For many studies, enrollment is on-going. However, the same problems associated with random assignment as with any study is that randomization does not always randomize (e.g. one intervention could have significantly more women than men). Therefore, one common approach is to stratify on key variables (e.g. gender, race).
The blockrand package is designed for this kind of study.
First, we want to library (install if you have not already) the blockrand package.
library(blockrand)
For this example, we are assuming about 20 people will be enrolled and we think that gender (male and female) is critical to ensure that they are equally spread throughout the different treatments, which in our case we are using A (treatment) and B (control) groups. The code below from the blockrand guide demonstrates how to produce this random sequence.
male = blockrand(n = 10, id.prefix = "M", block.prefix = "M", stratum = "Male")
female = blockrand(n = 10, id.prefix = "M", block.prefix = "M", stratum = "Female")

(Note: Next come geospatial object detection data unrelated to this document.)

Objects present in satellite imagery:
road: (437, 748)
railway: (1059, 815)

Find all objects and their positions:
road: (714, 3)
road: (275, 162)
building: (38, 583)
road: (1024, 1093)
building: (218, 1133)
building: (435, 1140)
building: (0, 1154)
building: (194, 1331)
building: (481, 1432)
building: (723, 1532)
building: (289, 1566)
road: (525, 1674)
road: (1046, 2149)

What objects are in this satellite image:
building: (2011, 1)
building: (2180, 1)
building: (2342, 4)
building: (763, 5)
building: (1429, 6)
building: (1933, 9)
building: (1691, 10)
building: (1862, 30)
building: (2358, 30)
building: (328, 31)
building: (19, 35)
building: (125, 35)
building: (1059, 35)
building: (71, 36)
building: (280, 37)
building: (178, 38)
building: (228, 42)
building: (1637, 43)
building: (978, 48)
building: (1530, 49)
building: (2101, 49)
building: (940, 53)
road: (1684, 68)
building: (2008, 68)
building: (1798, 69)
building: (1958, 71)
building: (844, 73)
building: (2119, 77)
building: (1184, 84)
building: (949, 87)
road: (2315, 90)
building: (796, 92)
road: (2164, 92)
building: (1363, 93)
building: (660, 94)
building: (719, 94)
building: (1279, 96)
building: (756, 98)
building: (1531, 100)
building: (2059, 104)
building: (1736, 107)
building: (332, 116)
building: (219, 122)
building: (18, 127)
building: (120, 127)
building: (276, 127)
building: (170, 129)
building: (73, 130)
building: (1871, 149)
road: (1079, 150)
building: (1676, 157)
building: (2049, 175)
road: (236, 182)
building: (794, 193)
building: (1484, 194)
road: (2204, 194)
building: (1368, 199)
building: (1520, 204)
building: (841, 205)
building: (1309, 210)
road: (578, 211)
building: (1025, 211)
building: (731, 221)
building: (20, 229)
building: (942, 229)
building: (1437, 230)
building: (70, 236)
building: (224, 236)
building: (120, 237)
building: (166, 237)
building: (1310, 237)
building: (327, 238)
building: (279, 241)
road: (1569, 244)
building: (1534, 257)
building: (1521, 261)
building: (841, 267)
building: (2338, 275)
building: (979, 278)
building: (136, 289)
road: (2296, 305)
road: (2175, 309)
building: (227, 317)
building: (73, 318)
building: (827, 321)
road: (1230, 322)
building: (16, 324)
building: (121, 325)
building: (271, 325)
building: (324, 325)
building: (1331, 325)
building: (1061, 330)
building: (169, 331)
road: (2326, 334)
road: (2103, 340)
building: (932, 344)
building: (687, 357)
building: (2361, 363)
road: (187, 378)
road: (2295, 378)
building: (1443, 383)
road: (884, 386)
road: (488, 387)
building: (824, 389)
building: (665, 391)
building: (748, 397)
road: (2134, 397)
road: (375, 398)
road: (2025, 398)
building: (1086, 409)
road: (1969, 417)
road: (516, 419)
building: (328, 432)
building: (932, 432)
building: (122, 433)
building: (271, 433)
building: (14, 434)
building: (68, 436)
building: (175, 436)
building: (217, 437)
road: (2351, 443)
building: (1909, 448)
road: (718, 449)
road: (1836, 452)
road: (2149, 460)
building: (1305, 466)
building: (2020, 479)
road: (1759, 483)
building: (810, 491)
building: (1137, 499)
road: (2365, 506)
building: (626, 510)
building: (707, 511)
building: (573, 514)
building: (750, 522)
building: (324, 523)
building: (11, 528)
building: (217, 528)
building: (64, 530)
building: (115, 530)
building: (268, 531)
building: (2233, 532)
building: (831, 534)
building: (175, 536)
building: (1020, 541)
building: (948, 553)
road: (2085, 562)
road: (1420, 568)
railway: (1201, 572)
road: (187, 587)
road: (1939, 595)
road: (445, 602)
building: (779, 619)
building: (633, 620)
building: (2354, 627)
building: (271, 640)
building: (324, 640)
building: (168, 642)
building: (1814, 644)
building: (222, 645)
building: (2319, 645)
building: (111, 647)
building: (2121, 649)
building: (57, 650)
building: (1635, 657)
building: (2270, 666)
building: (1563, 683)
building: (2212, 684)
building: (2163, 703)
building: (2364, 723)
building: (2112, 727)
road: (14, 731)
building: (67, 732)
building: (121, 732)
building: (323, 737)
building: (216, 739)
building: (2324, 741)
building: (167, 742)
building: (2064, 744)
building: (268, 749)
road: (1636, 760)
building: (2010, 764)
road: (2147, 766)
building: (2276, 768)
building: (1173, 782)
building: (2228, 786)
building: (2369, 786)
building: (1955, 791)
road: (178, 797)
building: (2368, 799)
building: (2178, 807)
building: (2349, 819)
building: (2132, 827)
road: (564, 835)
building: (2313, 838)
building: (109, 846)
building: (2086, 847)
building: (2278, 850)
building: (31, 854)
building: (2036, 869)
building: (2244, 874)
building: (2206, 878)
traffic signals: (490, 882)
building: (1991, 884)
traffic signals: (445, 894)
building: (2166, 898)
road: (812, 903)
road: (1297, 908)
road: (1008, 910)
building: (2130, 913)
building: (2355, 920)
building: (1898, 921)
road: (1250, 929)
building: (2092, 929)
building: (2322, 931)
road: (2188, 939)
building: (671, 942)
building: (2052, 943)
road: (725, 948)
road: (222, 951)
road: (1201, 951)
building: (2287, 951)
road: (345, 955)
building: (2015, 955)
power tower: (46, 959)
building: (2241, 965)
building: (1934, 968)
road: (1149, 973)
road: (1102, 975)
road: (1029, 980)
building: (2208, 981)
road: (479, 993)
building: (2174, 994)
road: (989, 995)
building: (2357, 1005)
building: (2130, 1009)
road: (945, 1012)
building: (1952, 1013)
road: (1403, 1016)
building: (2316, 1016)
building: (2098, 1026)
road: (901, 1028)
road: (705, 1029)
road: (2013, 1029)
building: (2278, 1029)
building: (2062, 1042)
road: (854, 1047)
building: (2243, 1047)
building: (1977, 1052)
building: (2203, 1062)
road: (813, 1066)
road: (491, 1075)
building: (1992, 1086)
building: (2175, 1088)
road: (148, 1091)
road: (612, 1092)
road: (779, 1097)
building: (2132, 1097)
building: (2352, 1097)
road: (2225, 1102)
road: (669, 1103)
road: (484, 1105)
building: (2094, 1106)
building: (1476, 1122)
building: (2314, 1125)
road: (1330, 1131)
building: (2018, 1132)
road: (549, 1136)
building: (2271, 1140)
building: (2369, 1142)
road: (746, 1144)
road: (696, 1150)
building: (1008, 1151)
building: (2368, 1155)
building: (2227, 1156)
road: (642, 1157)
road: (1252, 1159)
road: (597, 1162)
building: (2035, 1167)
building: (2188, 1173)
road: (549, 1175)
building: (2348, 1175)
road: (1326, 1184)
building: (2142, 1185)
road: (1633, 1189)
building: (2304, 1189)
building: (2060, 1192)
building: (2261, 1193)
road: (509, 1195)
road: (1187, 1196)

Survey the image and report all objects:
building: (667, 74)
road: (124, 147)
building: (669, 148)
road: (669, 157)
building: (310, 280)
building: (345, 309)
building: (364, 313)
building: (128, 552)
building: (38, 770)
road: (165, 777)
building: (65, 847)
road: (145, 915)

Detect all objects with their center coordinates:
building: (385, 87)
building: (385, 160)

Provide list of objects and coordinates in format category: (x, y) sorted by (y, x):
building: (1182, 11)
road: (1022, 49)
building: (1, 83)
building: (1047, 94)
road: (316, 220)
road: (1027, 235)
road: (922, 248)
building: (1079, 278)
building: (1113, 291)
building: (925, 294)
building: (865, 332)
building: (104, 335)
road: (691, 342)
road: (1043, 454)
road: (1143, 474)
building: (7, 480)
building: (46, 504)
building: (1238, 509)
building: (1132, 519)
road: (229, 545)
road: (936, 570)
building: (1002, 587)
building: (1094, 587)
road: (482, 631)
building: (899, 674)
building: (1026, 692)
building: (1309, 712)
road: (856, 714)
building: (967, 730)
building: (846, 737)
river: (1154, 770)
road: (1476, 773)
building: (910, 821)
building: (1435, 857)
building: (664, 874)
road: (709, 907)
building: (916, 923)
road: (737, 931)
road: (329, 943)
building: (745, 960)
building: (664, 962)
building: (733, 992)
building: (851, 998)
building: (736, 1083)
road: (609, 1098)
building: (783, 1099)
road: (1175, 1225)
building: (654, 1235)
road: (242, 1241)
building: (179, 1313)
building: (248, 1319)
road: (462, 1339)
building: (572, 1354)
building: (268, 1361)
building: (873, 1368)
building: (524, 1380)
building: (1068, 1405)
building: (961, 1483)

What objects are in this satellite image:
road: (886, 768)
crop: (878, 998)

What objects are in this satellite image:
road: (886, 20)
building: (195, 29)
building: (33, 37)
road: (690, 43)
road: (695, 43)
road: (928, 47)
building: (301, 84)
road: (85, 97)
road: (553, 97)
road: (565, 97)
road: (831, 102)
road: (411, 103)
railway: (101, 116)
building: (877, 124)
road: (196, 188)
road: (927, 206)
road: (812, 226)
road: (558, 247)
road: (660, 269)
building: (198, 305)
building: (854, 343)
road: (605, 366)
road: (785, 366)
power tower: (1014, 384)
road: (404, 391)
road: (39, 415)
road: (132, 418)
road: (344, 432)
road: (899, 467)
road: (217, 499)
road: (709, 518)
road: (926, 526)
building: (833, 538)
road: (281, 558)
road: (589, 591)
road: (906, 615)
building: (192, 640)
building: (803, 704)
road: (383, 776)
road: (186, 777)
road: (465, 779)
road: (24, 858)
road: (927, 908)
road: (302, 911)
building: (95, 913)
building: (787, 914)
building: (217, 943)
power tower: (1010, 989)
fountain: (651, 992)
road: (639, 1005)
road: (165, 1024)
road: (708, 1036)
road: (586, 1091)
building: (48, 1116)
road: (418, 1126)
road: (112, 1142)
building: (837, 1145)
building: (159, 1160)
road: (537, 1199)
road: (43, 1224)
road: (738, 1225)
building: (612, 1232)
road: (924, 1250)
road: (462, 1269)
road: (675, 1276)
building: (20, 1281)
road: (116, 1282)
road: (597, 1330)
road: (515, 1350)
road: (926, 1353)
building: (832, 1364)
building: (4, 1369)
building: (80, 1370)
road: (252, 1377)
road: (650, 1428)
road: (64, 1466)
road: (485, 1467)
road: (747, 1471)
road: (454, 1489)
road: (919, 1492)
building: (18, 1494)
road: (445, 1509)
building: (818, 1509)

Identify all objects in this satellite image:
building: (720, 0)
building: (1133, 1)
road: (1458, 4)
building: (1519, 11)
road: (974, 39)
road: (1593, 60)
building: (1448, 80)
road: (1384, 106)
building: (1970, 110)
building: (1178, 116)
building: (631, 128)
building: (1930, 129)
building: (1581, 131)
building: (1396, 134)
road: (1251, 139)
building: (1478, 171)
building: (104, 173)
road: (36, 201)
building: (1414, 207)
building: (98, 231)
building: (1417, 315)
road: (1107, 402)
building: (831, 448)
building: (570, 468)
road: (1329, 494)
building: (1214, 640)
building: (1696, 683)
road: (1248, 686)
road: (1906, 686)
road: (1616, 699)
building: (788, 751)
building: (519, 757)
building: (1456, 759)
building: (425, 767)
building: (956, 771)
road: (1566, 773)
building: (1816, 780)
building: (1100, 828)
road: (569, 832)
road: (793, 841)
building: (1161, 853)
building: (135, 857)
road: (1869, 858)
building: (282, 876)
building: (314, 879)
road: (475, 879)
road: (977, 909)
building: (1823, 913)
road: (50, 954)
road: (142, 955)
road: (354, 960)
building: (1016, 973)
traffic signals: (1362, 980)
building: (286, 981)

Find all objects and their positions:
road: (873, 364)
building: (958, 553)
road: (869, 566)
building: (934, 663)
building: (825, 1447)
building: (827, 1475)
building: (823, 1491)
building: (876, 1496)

random_assign = rbind(male, female)
random_assign
## id stratum block.id block.size treatment
## 1 M01 Male M1 6 B
## 2 M02 Male M1 6 A
## 3 M03 Male M1 6 A
## 4 M04 Male M1 6 A
## 5 M05 Male M1 6 B
## 6 M06 Male M1 6 B
## 7 M07 Male M2 4 B
## 8 M08 Male M2 4 A
## 9 M09 Male M2 4 B
## 10 M10 Male M2 4 A
## 11 M01 Female M1 8 A
## 12 M02 Female M1 8 A
## 13 M03 Female M1 8 A
## 14 M04 Female M1 8 B
## 15 M05 Female M1 8 B
## 16 M06 Female M1 8 A
## 17 M07 Female M1 8 B
## 18 M08 Female M1 8 B
## 19 M09 Female M2 4 A
## 20 M10 Female M2 4 A
## 21 M11 Female M2 4 B
## 22 M12 Female M2 4 B
With this data, a researcher can split this information into a spreadsheet and when a male comes in they can look at the male spreadsheet and see which treatment package this person will get. Or the researcher can just provide a set of envelopes that is in two piles male and female that has the treatment assignment and the researcher could just hand the treatment assignment to the participant.